Java 22 is out – and Oracle is pushing its own extension for VS Code over “not very good” Red Hat alternative

Java 22 is out – and Oracle is pushing its own extension for VS Code over “not very good” Red Hat alternative

Today Oracle released JDK (Java Development Kit) 22, not a long-term release version but nevertheless including important features such as the Foreign Function and Memory API, a replacement for the Java Native Interface. The company is also keen to capture mindshare from new developers, in part by improving support for Visual Studio Code (VS Code).

“Visual Studio Code is getting tremendous adoption in schools and universities,” VP software development Bernard Traverstat told the press in a briefing. “We looked at the support of Java in VS Code and found that the current support is not very good. We’re investing heavily now into providing the best possible Java support within Visual Studio Code, and we released six months ago the first instance of this extension.”

The obstacle faced by Oracle is that Microsoft, which provides VS Code, has its own Extension Pack for Java, comprised mainly of a Red Hat language server extension and a lightweight debugger from Microsoft itself. The Red Hat extension has existed for a long time and boasts upwards of 33 million installs; whereas Oracle’s recent Java Platform Support extension has fewer than 25,000. The company was slow to support VS Code.

Oracle nevertheless believes that its own extension is a big improvement. “The Red Hat extension is based on the Eclipse compiler, which is always in a catch-up mode versus what we are doing. Our extension is based directly on the Javac compiler that everyone is using within the entire Java ecosystem,” said Traverstat, adding that the compiler is now extremely complex, thanks to new abstractions and simplifications that push the type system.

Oracle’s Java extension for VS Code is a key investment – but currently has a small user base, particularly in comparison to Microsoft’s alternative

“The Javac compiler that is being used today in the Red Hat extension doesn’t have the same capability that we have. It can barely support Java 22. It can’t support Java 23, where we already support Java 23,” said Traverstat. Java 23 is in preview, with release expected in September this year.

• _Data to examine_:
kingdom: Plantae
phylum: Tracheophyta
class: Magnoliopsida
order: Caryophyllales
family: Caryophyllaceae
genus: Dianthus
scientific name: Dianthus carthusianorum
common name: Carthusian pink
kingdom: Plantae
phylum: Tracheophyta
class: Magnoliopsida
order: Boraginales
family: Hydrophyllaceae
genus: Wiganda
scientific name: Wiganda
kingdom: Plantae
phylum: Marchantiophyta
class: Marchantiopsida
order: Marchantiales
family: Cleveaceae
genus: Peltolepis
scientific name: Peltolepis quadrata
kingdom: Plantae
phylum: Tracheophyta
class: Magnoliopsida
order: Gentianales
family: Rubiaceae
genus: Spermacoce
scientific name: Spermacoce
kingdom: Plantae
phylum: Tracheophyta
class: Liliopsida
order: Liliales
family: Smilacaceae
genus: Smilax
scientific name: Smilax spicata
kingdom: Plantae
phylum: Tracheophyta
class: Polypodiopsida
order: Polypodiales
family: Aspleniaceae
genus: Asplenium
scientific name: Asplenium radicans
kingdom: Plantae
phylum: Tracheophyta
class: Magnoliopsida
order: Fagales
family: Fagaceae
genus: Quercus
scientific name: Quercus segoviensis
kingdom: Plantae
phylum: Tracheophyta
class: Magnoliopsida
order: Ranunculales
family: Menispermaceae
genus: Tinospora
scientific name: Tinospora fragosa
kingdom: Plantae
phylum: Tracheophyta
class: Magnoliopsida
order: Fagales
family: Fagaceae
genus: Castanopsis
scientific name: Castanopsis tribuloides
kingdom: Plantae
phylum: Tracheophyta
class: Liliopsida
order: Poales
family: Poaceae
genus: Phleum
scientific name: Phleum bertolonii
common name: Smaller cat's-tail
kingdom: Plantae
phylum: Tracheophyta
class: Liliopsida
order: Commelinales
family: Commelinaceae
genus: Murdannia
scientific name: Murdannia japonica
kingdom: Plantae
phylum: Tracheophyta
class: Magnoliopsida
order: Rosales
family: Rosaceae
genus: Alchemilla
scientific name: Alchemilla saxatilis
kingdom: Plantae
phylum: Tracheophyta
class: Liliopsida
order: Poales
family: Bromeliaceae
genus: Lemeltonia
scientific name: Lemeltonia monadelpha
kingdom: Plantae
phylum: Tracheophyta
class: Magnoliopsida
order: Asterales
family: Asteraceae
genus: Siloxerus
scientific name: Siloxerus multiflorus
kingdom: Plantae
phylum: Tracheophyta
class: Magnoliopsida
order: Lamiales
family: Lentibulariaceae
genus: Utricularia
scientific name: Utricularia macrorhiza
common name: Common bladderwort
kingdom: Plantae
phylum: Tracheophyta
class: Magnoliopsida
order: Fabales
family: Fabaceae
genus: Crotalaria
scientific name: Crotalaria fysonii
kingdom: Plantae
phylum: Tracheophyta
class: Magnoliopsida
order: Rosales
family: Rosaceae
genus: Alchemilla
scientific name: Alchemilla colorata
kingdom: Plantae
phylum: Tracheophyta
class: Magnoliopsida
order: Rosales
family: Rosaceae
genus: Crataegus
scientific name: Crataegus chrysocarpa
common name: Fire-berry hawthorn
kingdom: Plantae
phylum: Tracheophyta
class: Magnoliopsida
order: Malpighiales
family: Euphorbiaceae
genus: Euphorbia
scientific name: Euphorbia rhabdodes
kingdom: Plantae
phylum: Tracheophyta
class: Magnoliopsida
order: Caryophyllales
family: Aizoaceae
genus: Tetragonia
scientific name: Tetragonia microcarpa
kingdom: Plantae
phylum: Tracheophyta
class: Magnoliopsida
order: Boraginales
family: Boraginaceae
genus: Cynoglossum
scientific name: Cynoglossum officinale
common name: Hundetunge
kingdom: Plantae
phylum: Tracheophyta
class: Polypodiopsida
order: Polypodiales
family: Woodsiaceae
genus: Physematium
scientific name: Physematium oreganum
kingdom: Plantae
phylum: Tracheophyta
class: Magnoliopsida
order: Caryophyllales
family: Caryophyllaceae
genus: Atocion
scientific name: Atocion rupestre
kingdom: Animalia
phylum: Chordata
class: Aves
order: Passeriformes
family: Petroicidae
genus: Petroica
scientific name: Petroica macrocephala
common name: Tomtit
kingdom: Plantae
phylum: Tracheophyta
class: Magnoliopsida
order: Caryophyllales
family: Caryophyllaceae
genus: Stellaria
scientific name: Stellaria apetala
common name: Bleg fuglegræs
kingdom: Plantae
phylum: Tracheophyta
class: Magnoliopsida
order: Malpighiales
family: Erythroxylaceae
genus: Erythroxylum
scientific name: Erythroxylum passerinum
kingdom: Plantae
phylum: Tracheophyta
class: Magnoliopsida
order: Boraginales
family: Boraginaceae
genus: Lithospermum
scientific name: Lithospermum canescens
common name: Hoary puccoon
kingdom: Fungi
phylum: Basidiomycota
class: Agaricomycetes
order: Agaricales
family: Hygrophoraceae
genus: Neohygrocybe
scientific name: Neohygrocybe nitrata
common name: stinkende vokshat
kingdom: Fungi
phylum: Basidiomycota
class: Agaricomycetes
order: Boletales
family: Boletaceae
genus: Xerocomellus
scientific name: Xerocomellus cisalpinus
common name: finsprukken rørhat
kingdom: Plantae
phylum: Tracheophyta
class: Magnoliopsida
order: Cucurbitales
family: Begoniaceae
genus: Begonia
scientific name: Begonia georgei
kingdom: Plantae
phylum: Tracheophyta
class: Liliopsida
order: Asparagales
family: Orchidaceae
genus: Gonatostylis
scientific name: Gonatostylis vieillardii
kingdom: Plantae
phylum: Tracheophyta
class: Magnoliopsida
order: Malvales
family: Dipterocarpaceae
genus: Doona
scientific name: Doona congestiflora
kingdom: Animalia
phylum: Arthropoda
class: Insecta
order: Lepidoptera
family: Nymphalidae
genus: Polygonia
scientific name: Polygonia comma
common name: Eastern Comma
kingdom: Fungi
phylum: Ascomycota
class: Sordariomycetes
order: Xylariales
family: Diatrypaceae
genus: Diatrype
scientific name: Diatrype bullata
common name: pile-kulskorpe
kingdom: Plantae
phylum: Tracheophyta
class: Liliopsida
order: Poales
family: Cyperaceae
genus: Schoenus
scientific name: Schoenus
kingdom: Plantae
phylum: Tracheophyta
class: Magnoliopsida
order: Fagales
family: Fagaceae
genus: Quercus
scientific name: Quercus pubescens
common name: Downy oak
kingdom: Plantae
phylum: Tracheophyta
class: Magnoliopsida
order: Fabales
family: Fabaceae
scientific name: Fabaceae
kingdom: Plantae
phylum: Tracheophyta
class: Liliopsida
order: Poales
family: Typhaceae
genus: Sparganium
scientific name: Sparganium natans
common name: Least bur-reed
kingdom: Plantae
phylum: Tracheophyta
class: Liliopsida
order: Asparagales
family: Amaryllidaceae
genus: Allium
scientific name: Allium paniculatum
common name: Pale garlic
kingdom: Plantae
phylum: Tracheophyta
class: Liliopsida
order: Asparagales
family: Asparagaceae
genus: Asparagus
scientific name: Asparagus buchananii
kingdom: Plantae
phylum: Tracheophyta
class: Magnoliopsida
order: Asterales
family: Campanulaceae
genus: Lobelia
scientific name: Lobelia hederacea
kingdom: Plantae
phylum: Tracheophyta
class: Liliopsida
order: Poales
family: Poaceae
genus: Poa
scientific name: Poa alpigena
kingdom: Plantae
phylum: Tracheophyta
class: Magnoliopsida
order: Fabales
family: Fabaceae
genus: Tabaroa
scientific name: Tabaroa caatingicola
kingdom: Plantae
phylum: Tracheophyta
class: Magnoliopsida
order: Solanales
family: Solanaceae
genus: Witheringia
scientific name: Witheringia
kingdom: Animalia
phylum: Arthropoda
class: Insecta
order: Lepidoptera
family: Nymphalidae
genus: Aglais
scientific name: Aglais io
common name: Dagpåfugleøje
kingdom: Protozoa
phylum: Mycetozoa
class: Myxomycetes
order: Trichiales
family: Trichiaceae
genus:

• _About this exercise_: Continue the article about Java 22 and Oracle's VS Code extension from the point where it ends. The listing has nothing to do with the work here.

• _Reply to the exercise_:
The relationship of Red Hat’s extension with Eclipse is seen in bugs such as “Failed to initialize language server due to Internal error. Caused by: org.eclipse.core.runtime.AssertionFailedException: null argument.”

Also worth mention in this latest release is the Apache NetBeans Java extension for VS Code, praised by its users as “Far better and faster than Red Hat’s java language server – especially for very large projects.”

Another aspect of Oracle’s push for Java take-up from new developers is language simplification when getting started. JEP 463, in second preview in JDK 22, allows for implicitly declared classes and main methods, reducing Java’s Hello World to two lines of code.

Simplified code for Hello World, aimed at newcomers to the language

Other features in JDK 22 include the second preview of string templates for simplifying work with strings, advances in Project Loom for concurrency (second preview), the seventh incubator of the Vector API, and performance improvements in JNI via region pinning of objects to their locations. We have a summary of the changes on our sister site The Register.

Is JDK 22 worth using, given its short six-month duration of support? “Though JDK 22 is not a long-term support update, there is no reason not to use it in production,” said Azul’s deputy CTO Simon Ritter. One of the factors today is that modern DevOps practices potentially make it easy to update applications and runtimes, reducing the friction of making short-term improvements.